The Mayor’s Task Force on Community Violence met as part of a series of updates to its 2014 recommendations. The group was formed in 2013 to find ways to reduce violent crime, and submitted its findings the next year, breaking them down into four categories – prevention, intervention, enforcement and re-entry.

Friday’s meeting focused on “enforcement.” Lieutenant Geoff Jones, the head of the new Community Outreach Unit, answered questions audience members had about changes to the department since late 2014. The task force called for a stronger, more trusting relationship between the department and the community. ABC 17 News reported earlier the growth of the COU to six officers starting next week, and CPD receiving the Department of Justice’s procedural justice training.

Irwin Schneider, president of the Columbia Neighborhood Watch program, said he supported the new community outreach program.

“Find ways to reach out to the communities and folks who may have problems, whoever they may be, and help them deal with it on a level other than strictly law enforcement,” Schneider told ABC 17 News.

Second Ward Councilman Michael Trapp, a co-chair of the task force, said the police department will announce the neighborhoods officers will work in next week.
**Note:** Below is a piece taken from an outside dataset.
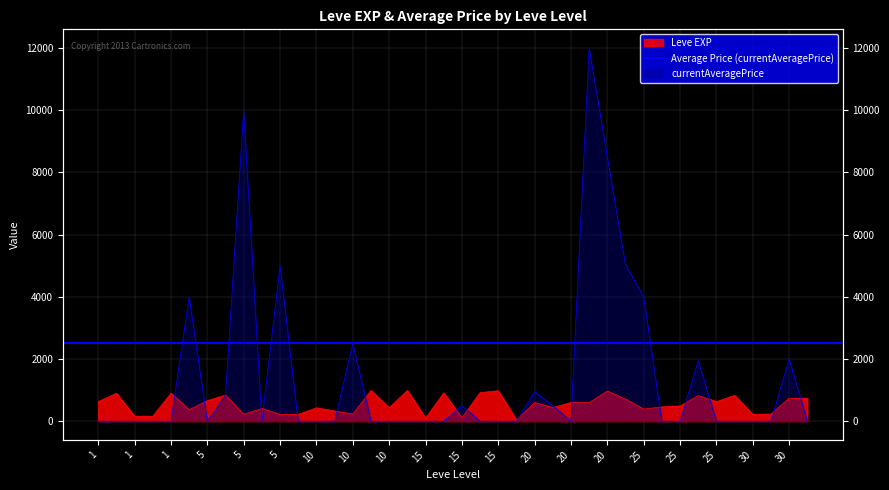

How many interior local peaks does the currentAveragePrice series have?

9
The department looked at overlapping maps of crime and poverty rates, along with other data, to determine the list.

ABC 17 News first reported that the department ended its Traffic Unit to staff the COU. Schneider said the police department needed the money for more officers to appropriately deal with the routine call log, as well as staff a unit for community policing.

“What they feel is more important, now, is having a community outreach unit, and hopefully deal with violent crime by having police more involved, and also getting the communities more relating to the police department.”

Lt. Jones said he hoped community policing, like the work the COU hopes to accomplish, will become the norm for police work in the city, instead of a special unit.

The task force will meet on January 12 to discuss “re-entry” programs dedicated to reducing recidivism and crime.